→ Input for this task:
⁂

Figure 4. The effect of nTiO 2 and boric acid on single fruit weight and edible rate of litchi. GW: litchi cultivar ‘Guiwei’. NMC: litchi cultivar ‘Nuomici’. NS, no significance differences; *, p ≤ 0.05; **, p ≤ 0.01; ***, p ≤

⁂

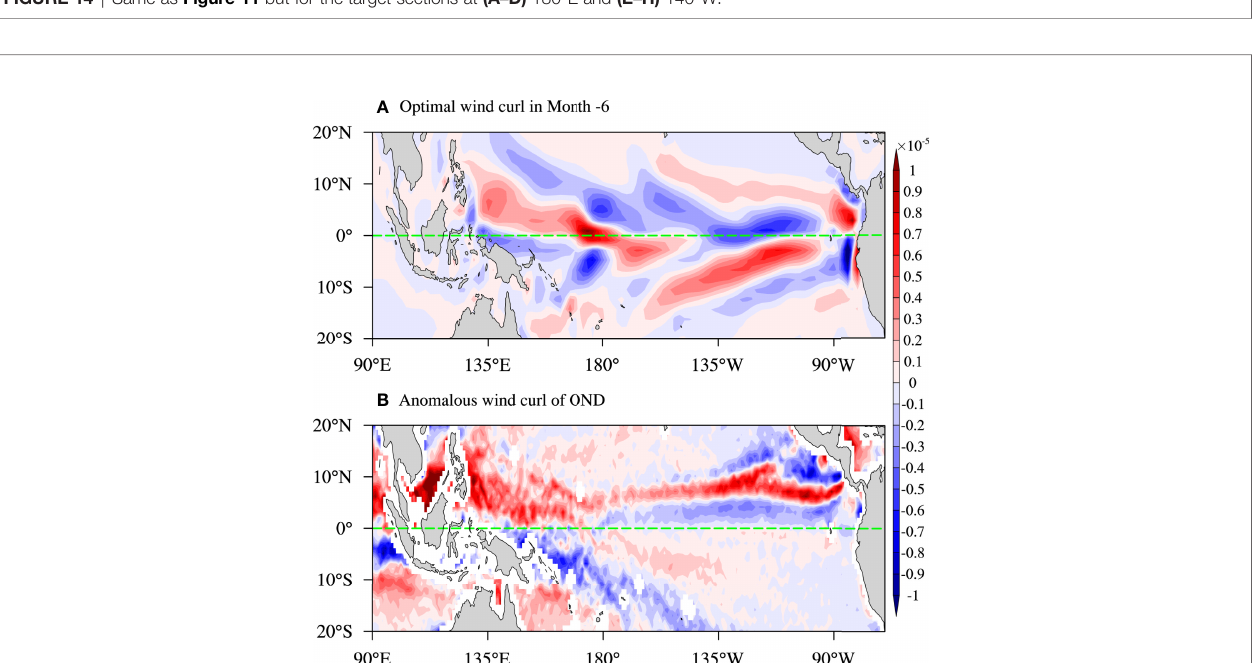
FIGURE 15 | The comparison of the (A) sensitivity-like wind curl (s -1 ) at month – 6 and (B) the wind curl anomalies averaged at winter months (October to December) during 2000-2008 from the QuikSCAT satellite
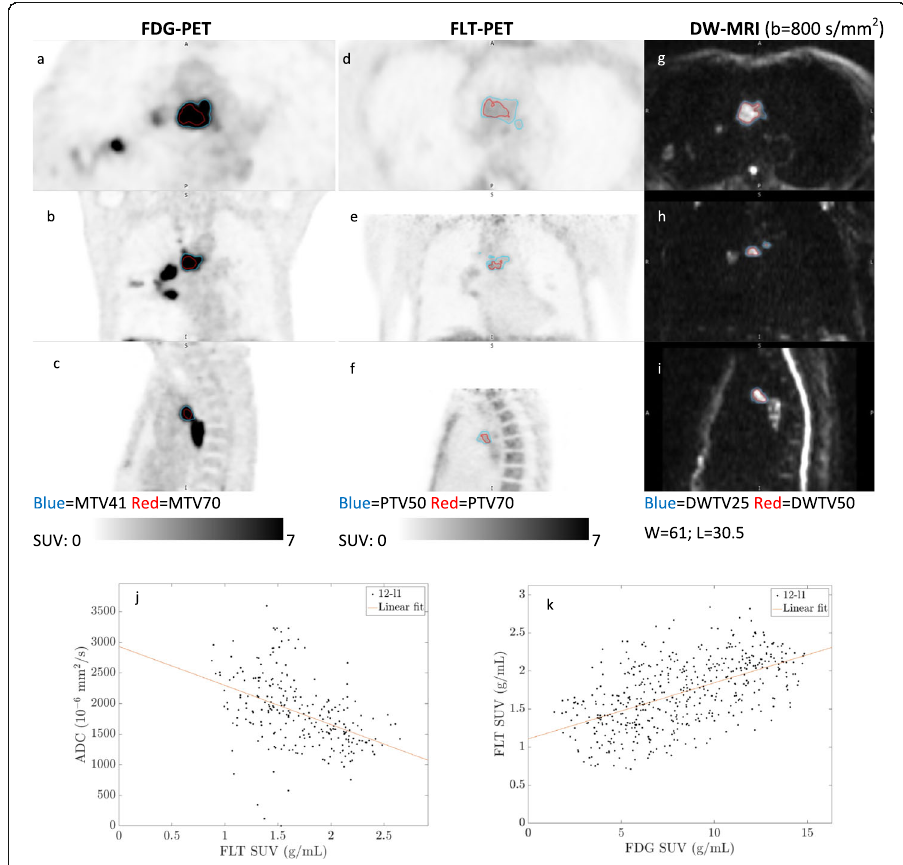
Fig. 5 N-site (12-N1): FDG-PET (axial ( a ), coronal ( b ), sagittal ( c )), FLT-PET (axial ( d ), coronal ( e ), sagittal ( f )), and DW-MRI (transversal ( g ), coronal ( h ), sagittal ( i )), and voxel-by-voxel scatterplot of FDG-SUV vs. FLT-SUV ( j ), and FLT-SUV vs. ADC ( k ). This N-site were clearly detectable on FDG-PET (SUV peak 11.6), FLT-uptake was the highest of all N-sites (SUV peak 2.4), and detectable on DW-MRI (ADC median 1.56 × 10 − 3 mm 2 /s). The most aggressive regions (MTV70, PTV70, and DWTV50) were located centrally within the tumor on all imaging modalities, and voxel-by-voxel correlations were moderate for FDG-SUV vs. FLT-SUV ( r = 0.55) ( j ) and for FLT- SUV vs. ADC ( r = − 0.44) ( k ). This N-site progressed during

⁂

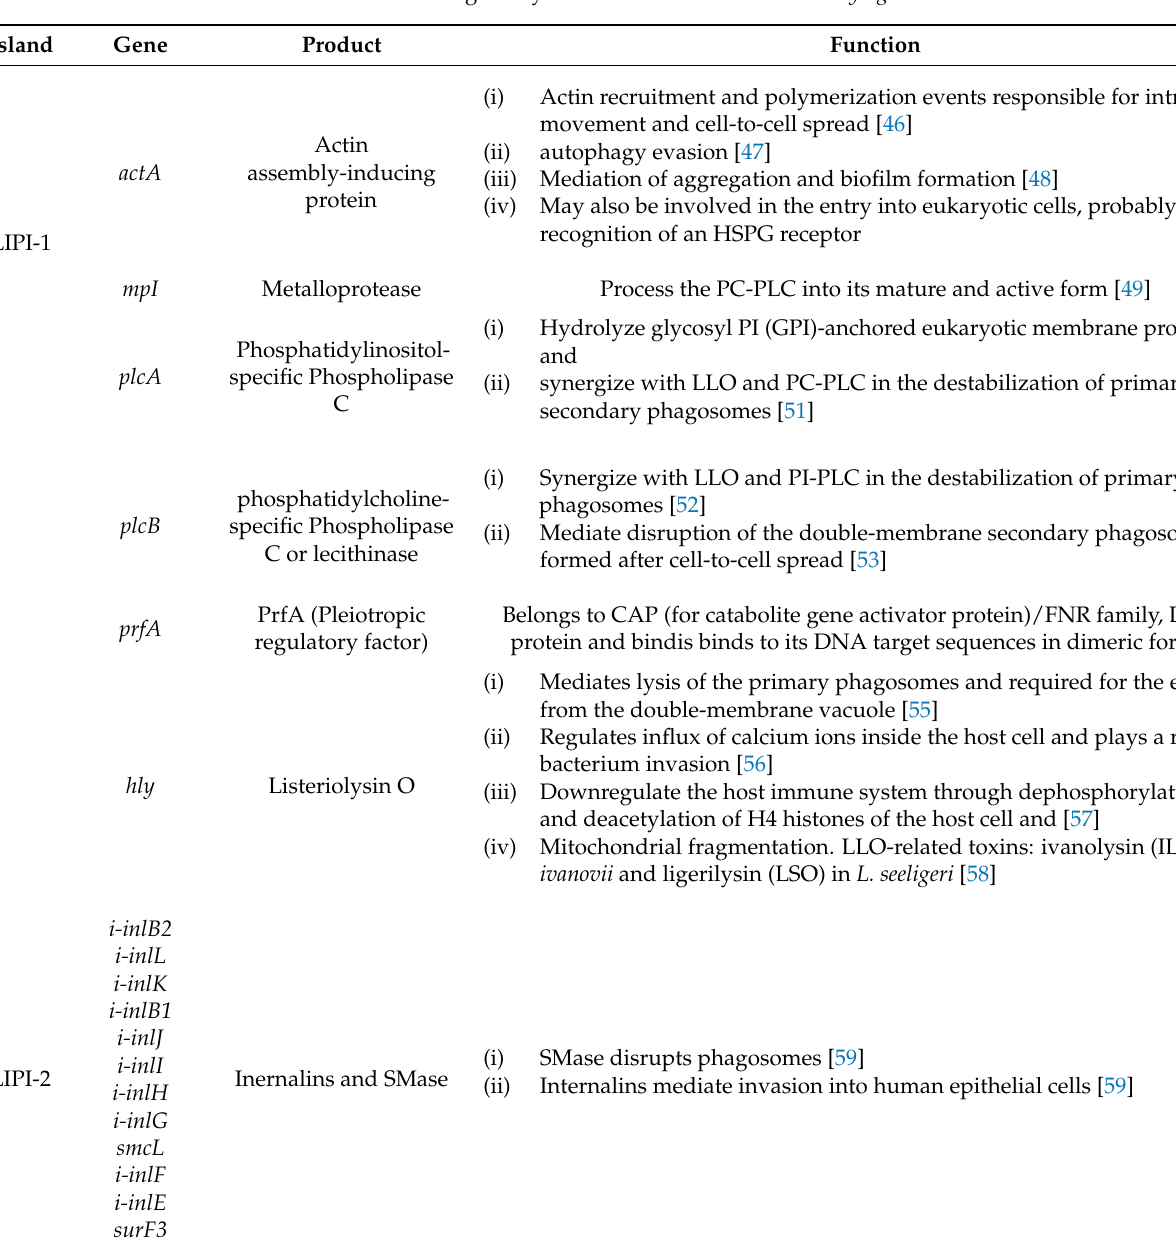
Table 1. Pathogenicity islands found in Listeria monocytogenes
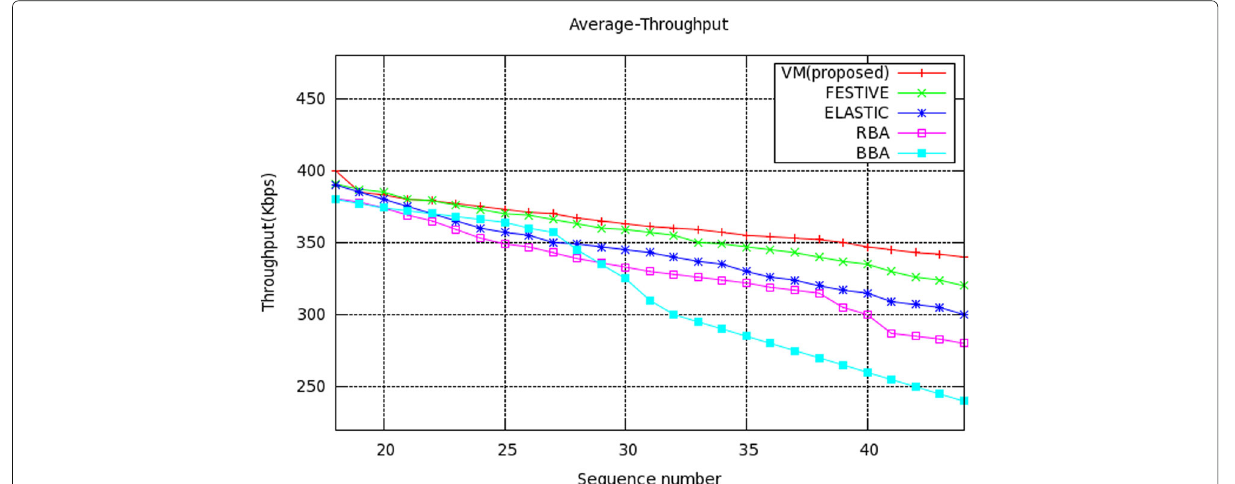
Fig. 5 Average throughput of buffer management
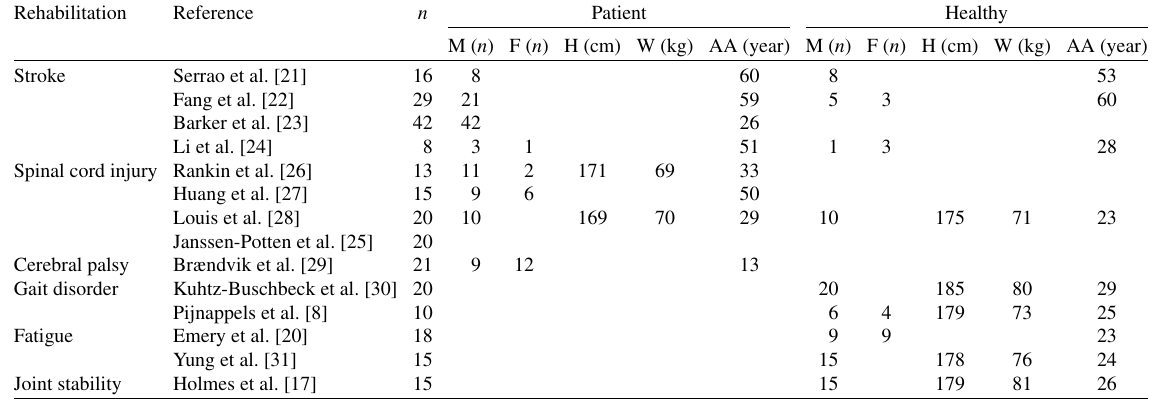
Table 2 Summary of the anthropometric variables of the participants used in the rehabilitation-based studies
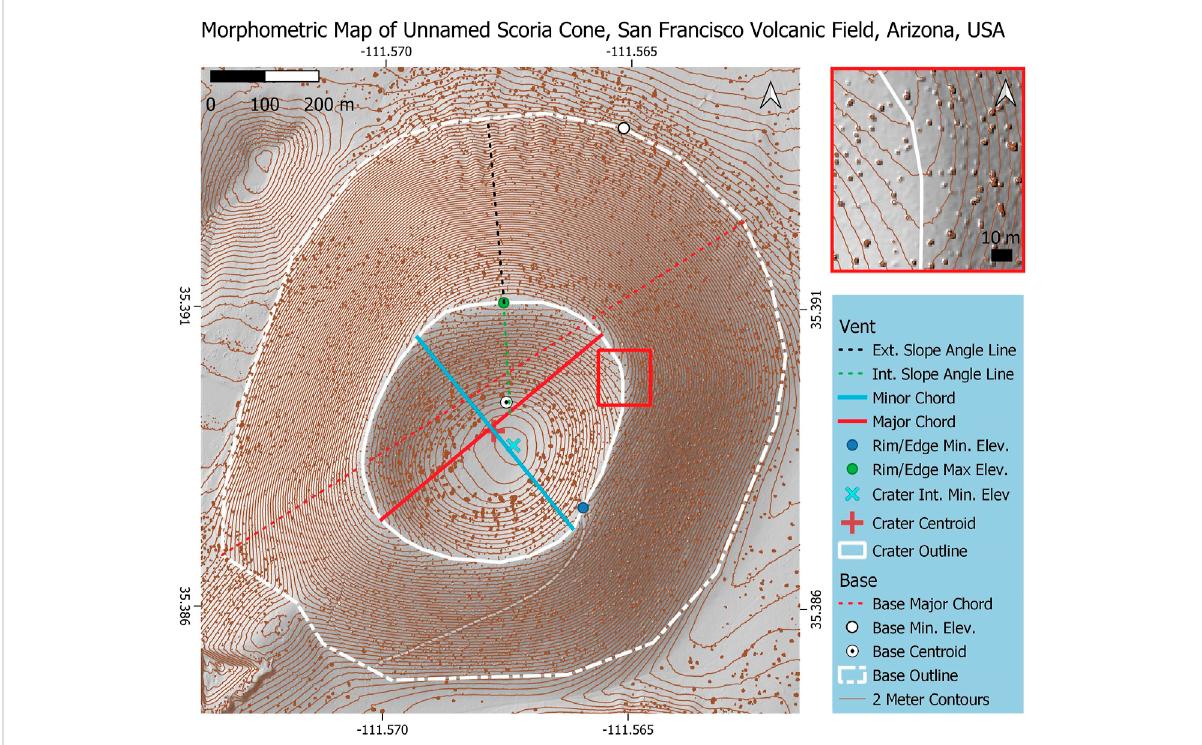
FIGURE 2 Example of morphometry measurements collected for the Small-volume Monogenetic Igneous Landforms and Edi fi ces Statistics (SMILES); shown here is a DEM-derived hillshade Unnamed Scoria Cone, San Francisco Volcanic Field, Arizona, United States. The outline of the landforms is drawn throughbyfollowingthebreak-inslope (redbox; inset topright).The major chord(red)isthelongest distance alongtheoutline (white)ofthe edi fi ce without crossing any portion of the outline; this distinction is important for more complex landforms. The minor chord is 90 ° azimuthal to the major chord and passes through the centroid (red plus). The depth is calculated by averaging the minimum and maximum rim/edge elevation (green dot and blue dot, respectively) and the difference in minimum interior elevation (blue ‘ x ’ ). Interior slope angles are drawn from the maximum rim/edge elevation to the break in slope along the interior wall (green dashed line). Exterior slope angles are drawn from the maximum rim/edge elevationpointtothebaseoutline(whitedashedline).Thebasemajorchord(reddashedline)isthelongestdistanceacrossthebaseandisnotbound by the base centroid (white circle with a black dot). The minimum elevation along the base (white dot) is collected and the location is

⁂

The reply should hold the entries above from the line with "Table 1. Pathogenicity" to the line with "Table 2 Summary", duplicated exactly, pictures excluded.

→ Exercise solution:
Table 1. Pathogenicity islands found in Listeria monocytogenes
Fig. 5 Average throughput of buffer management
Table 2 Summary of the anthropometric variables of the participants used in the rehabilitation-based studies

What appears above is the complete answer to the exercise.